WordCamps are the official WordPress conferences held throughout the world many times a year. Each WordCamp is organized by a group of volunteers that are interested in helping to better the community by putting together an event where users of all levels can come get together and learn more about the software they all love: WordPress. This past year, I have attended six different WordCamps and every one of them has been awesome. Some of them had better presentations than others, some of them I was personally speaking at, and some of them had attendees I was more interested in meeting than others, but each was near equally valuable.
A typical WordCamp is setup into “tracks”, of which there are usually 3: designers, publishers, developers. As a developer, I tend to migrate towards the developer’s track at most camps, but there are always talks that fit the interest of all attendees.
Some people attend WordCamps to learn about WordPress (perhaps they are just starting); some people attend to learn new development techniques (such as caching); and some attend to learn how to gain a better reach with their WordPress site.
I attend for the reasons (and many more) listed above as well, but there is a much larger reason I attend WordCamps. Even though there are nearly always presentations that have significant value to me, the topics presented on are nearly always something I can educate myself on by reading tutorials posted around the net, or by asking another developer to assist me in learning, so is it worth flying or driving around the country (or even international)? Well maybe, but probably not if the only reason you’re going is to learn from presentations.

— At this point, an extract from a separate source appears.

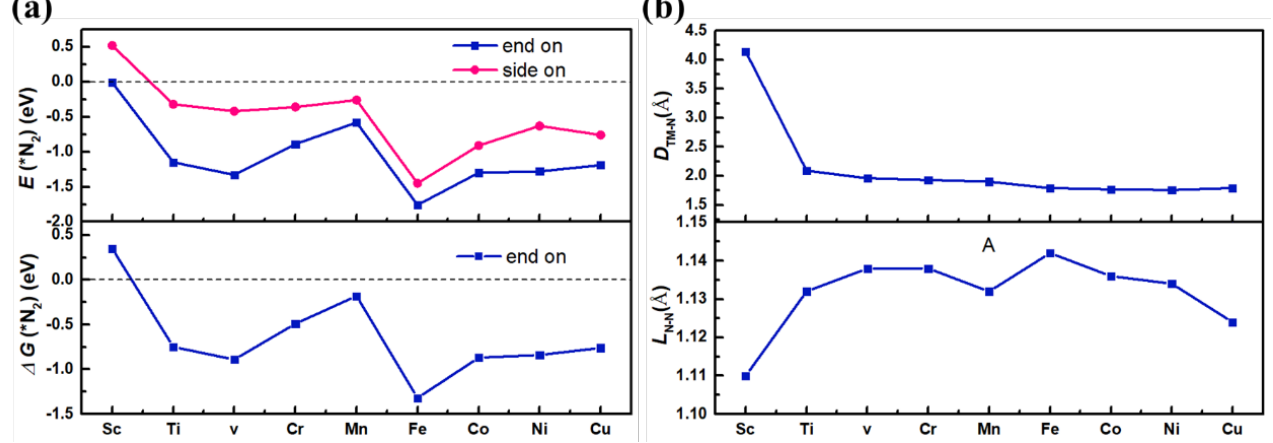
Figure 2. ( a ) E ads (*N 2 ) and ΔG(*N 2 ) of an N 2 molecule on TM@g-C 3 N 4 , ( b ) D TM-N and L N-N of TM@g- C 3 N 4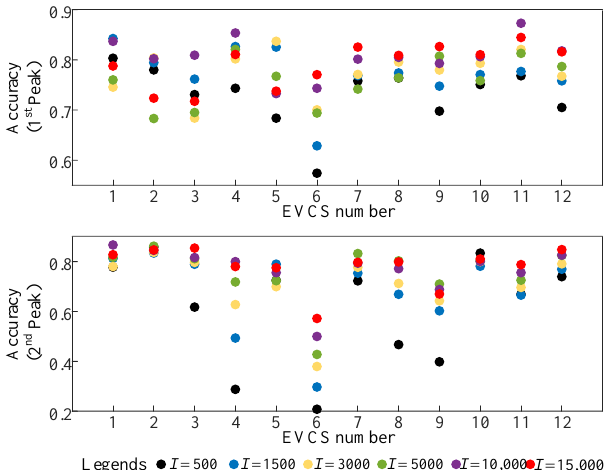
Figure 4. Road speed derived from Greenshield model. E ≤ 0.1 regards convergence of the point. The results are evaluated in the form of accuracy (i.e., number of convergence points divided by all variance non-zero value points).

The number one reason why I attend WordCamps is to network with other members of the WordPress community.
If you haven’t realized it yet, it is the community that makes WordPress such a phenomenal piece of software. Sure the software itself is great, but it is truly great because of the large, international group of people that help to make it better and better every day.
From plugin developers to theme designers; from theme and plugin reviewers to documentation / handbook contributors; from core contributors to bloggers. It is all of these people that make working in the WordPress ecosystem awesome, and it’s meeting these people that I am most interested in when I attend a WordCamp.
By attending WordCamps around the United States (and soon internationally) I have had the opportunity to meet some of the most influential people in the WordPress community. I’ve also had the chance to meet dozens of less well known but just as valuable members of the community too.
It’s these connections with real people that is absolutely invaluable to me. As my business revolves around the internet, most of my acquaintances in the community are in a different part of the world than I am, so most of my interaction with them is all virtual. Getting the chance to put real faces to the people I’ve known (at least by name) for months or even years is invaluable.
I’ve meant clients, users of my plugins, developers of plugins I use and love, designers of themes I’ve worked with, subscribers to my site, core contributors and developers, friends, and even the Matt himself.
I have heard a lot of people say the reason they go to WordCamps is to find people for a job or to find work for themselves. The single best way of doing this that I know of is by networking with other members of this vibrant community. One of my good friends is a perfect example of this: he was standing in line at a WordCamp and decided to say hello to guy in front of him. This guy ended up being his primary employer for the rest of the year and they still work together on a very, very popular plugin project.
Have you attended WordCamps? Do you feel the same way about them as I do? Are you on the edge about attending one?